Estamos a pagar duplamente?
Estamos a pagar duplamente e estamos a pagar o facto de não ter havido a transparência de dizer que foi criado um mecanismo para isto acontecer. O “mecanismo de capital contingente” é criado para ser utilizado. Aliás, o TdC dizia uma frase que acho que foi a mais basilar: “Nós achávamos que 3890 milhões de euros era o máximo e, afinal, quando analisámos isto, percebemos que é o mínimo”. E é verdade. 

Era preferível ser o Estado a fazer isto do que estar a pagar à Lone Star para o fazer?
Do ponto de vista da capacidade do Estado, sim, era. Resta saber se o faria de uma forma mais barata ou mais cara. Eu não tenho certeza absoluta de que o Estado o faria de forma mais barata. A segunda questão é se seria possível. Uma das coisas que se notam aqui é também a visão da Comissão Europeia. A Comissão acha que os bancos devem ser limpos rapidamente e devem sair da esfera do Estado. A Comissão Europeia também tem aqui um papel que, do ponto de vista português, não é de salvaguarda do erário e dos contribuintes. É preciso termos essa consciência. Eu estou até convencida de que a visão da Comissão é muito céptica em relação à existência de bancos portugueses. Tendencialmente tenderá a defender a concentração dos bancos, pelo menos na Península Ibérica. É preciso percebermos que isto é um problema e como é que nos defendemos desta visão europeia. Acho que temos interesse estratégico em ter bancos portugueses. 

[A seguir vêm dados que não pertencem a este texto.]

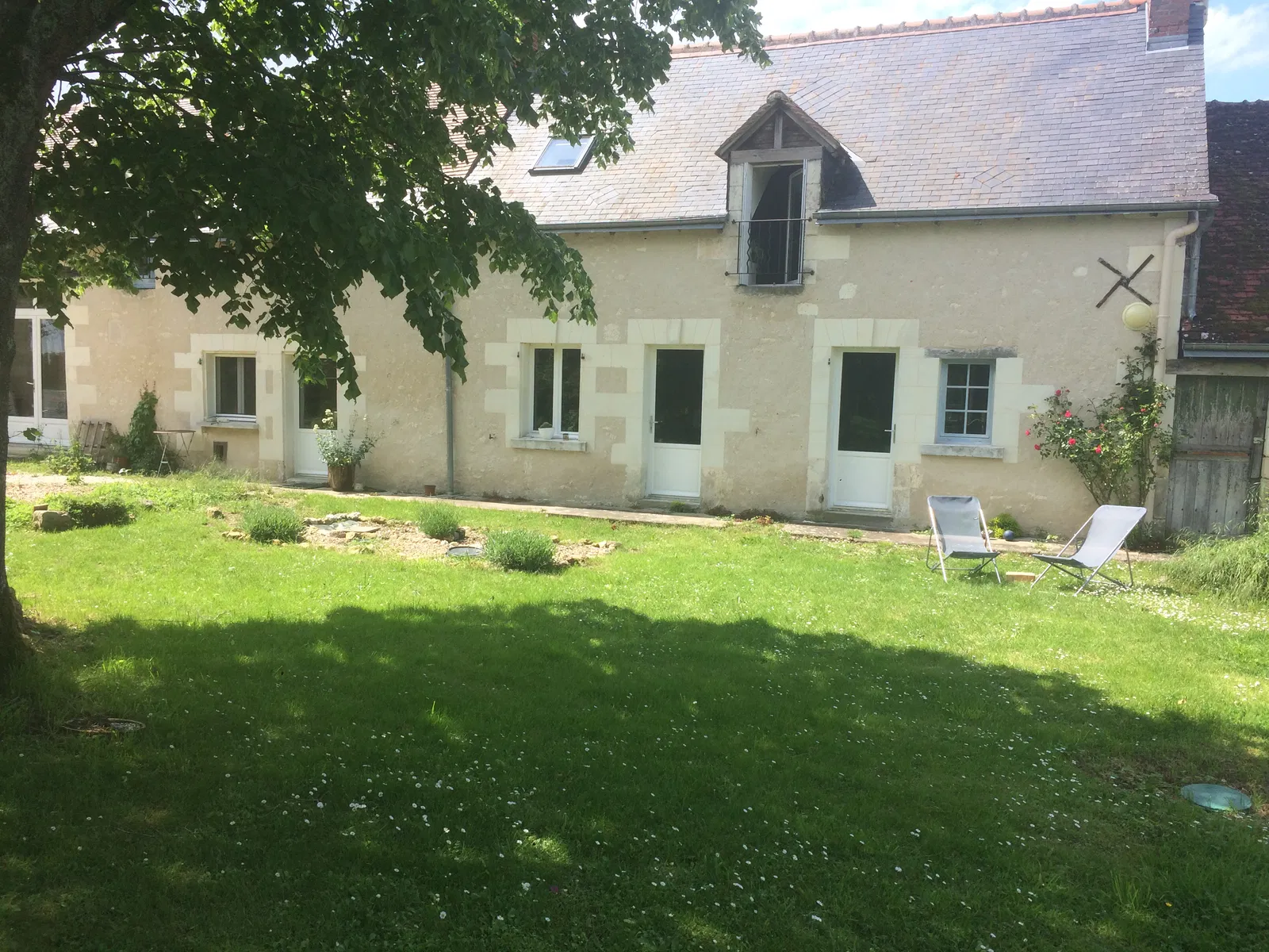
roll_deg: -1.0
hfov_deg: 61.7
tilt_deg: -6.0
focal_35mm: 29
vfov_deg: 48.2
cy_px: 476
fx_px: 1063
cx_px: 634
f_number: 2.2
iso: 32
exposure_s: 1/1026
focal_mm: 4.15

Ainda sobre a questão de separação de funções que o tribunal recomenda entre Banco de Portugal, Fundo de Resolução... É uma questão de legislação ou bom senso?
Acho que estas questões são, acima de tudo, de bom senso, que é um bem muito mais escasso do que a legislação e a regulação, infelizmente. 

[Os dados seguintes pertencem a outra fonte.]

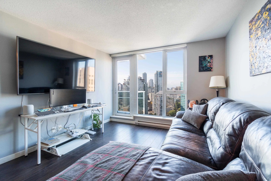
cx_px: 136
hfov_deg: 100.4
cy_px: 90
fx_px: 113
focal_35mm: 15
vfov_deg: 77.3
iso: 200
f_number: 8
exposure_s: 1/6
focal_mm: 10
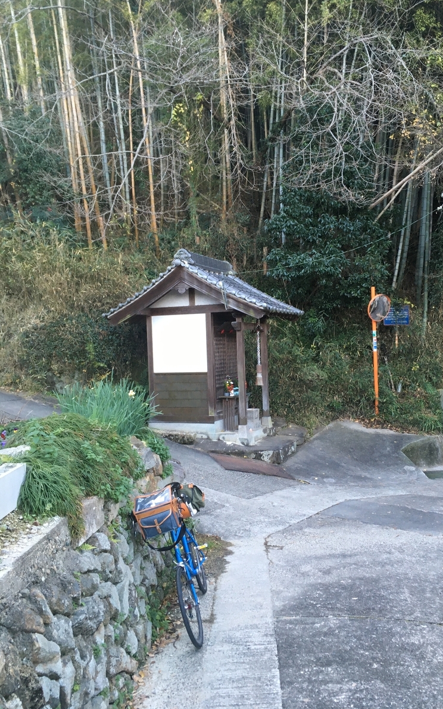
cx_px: 266
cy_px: 352
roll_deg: +2.0
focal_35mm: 31
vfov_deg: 61.2
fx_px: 599
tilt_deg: +0.3
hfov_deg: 40.4
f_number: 2.2
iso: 32
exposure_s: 1/30
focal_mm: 4.15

Acha que o Parlamento vai ter de legislar, depois de esta comissão terminar os seus trabalhos?
Em alguns acertos. Mas acho que nos enganamos todos se imaginarmos que com legislação resolvemos a parte essencial dos problemas.

Qual foi, até agora, a maior revelação na comissão de inquérito?
Há dois grandes momentos. O relatório Costa Pinto e o papel do Banco de Portugal. Foi bom ter visto lá escrito muitas das críticas que o CDS tinha feito ao longo dos anos. Não foi uma revelação, mas foi pesado. E agora esta análise do “mecanismo do capital contingente” do TdC, não sendo uma revelação, dá-me factos que sustentam aquilo de que instintivamente já suspeitava. A comissão de inquérito permitiu saber quem eram os grandes devedores, saber como é que os activos andam a ser vendidos. 

O presidente do PSD anunciou que vai fazer uma queixa ao Ministério Público sobre a venda do Novo Banco. Acha que deve ser feita?
Eu esperava pelo fim da comissão. O caso do BES está ainda a ser investigado. Podemos mandar tudo para o Ministério Público, mas, se depois os processos nunca mais acabam, isso tem pouca eficácia. Neste caso, o que me parecia fundamental era que pelo menos a parte que diz respeito ao BES pudesse chegar a julgamento. Talvez isso restaurasse alguma confiança na justiça. O que foi apurado na última comissão de inquérito [ao BES] já dá um julgamento com condenações.

Nestas comissões de inquérito, como a do BES, a política tem andado mais rapidamente do que a justiça e tem ajudado a justiça?
Acho que tem ajudado a justiça. Tem andado mais rapidamente e é normal que ande mais rapidamente. O processo penal tem exigências de prova que não existem numa comissão de inquérito.